Seavey joined Danny Caruthers in 1971 and Christopher Bell in 2013 in that category.

However, no travel through the ranks goes without paying its dues on track. For Seavey, he was dealt a blow off the track just as his career was about to take off.

A congenital heart defect present from birth was making it harder for him to breathe just as he was set to make the transition from outlaw karts to midgets during his teenage years, delaying the next move up the ladder in his burgeoning career.

“When I was three, four, five years old, I had some x-rays on my chest,” Seavey recalled.  “They found something was up with my heart. My heart actually shifted to the opposite side.”

As he was growing, the issue worsened. One of his veins was in the wrong spot and he was only getting about half the oxygenated blood he needed.

The older he got, the harder it became for him to breathe, and the decision was made that it was ultimately time to have the surgery in late 2016.

“As a racer, you try to put it off and keep racing,” Seavey admitted.

After a highly successful run in his late teens where he was racking up wins and championships in the outlaw karts, Seavey traveled to the Chili Bowl Midget Nationals in Tulsa, Okla., in early 2016 and received his indoctrination to the event by getting an opportunity to hot lap a midget.

That whole year, Seavey’s hope was to go midget racing a couple more times and, ultimately, make it out to the Midwest for the racing season.

“I figured that was my shot to do it and that heart surgery came up, and I didn’t know if that was going to be the moment where it killed my chances of moving out east and try to chase the dirt life,” Seavey noted.

In September of 2016, Seavey had open-heart surgery. However, with his true competitor spirit, he asked if the surgery could be pushed back to where he didn’t have to miss as many races and could still make it to the Chili Bowl in early 2017.

New Players, Same Goal
Logan Seavey is pursuing the USAC National Sprint Car Series title for Andy Reinbold this year. (Dick Ayers photo)

Following the surgery, Seavey was back in an outlaw kart by the beginning of December, a mere 10 weeks later. He then jumped into a midget in January 2017 as an official Chili Bowl rookie, in his second overall midget start.
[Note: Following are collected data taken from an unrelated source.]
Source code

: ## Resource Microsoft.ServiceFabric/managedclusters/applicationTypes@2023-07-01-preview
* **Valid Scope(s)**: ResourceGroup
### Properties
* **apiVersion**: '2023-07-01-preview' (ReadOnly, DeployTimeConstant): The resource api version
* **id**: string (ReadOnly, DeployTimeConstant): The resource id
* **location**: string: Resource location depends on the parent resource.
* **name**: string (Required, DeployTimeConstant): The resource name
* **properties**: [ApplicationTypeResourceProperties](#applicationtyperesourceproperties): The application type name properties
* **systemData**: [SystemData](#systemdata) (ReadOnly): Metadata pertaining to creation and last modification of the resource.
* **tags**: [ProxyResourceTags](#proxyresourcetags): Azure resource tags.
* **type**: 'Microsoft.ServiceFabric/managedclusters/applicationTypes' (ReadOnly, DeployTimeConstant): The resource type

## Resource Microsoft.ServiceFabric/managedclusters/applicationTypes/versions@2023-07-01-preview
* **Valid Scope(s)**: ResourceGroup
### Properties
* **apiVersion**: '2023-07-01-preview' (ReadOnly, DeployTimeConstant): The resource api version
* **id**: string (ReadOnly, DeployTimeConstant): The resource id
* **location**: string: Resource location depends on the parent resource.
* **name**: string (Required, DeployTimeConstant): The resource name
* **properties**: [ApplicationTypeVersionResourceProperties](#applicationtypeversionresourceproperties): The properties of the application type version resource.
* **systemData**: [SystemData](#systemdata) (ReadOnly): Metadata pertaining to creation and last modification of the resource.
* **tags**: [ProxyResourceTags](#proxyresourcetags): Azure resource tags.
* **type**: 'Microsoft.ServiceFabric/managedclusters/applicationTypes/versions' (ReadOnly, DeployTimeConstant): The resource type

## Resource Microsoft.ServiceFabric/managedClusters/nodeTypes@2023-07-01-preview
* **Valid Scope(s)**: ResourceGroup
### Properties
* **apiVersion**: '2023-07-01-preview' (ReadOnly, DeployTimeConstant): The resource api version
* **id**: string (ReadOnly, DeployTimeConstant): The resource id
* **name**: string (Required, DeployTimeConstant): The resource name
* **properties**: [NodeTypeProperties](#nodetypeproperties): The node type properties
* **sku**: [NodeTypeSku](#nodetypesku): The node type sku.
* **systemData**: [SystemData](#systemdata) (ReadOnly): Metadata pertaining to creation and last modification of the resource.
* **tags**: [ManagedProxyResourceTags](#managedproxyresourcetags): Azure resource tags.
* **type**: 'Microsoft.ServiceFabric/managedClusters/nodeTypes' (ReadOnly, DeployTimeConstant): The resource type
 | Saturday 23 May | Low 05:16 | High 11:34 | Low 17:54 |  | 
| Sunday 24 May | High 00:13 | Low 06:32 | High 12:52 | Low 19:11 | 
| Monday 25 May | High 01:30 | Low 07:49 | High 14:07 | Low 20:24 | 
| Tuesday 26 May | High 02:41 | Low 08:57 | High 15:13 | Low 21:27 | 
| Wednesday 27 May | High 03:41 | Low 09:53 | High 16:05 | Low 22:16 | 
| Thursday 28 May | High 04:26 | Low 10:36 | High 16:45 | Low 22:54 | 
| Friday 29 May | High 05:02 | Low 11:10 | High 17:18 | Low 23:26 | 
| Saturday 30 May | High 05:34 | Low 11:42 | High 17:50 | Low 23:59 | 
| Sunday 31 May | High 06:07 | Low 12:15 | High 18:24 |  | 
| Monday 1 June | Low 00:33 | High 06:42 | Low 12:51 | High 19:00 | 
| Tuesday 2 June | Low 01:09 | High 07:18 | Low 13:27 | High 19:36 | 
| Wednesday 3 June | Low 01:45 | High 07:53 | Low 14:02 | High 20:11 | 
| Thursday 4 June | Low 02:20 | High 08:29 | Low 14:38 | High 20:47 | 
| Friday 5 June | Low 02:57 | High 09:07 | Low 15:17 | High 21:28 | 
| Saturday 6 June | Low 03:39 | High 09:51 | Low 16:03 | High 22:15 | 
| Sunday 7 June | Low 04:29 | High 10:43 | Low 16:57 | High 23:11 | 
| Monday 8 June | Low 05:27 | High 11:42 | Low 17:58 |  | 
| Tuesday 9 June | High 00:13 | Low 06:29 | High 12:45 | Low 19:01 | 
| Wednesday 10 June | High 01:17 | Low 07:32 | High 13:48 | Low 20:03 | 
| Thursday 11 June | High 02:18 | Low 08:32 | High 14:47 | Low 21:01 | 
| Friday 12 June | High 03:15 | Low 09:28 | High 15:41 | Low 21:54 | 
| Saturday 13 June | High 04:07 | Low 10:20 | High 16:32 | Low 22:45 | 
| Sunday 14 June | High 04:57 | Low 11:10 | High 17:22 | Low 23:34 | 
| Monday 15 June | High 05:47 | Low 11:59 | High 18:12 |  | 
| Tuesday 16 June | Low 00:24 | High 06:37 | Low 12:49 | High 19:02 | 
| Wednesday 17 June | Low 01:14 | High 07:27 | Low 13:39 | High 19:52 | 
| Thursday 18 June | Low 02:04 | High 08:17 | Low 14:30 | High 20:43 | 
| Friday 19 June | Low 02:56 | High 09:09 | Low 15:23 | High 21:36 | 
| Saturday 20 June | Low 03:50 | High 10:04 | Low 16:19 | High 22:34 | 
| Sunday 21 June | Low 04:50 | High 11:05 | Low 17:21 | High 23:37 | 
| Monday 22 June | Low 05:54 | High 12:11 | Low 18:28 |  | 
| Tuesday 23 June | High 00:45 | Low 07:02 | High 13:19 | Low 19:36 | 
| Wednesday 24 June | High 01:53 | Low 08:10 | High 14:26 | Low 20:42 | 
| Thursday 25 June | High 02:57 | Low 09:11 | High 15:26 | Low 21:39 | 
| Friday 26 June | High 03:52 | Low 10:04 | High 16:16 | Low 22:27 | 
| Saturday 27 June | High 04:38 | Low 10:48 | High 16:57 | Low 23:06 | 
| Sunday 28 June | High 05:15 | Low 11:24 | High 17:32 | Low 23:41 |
From there, it’s basically history. Seavey became a USAC national champion in 2018 and now owns six wins with the midgets and one with the sprint car, now racing full-time for Reinbold-Underwood Motorsports in the AMSOIL USAC National Sprint Car Series.

He currently resides fifth in points and is one of the premier stars of the series at just 22 years old.

After a journey to get to where he is now, it’s clear Seavey’s story still has plenty of pages left to be told.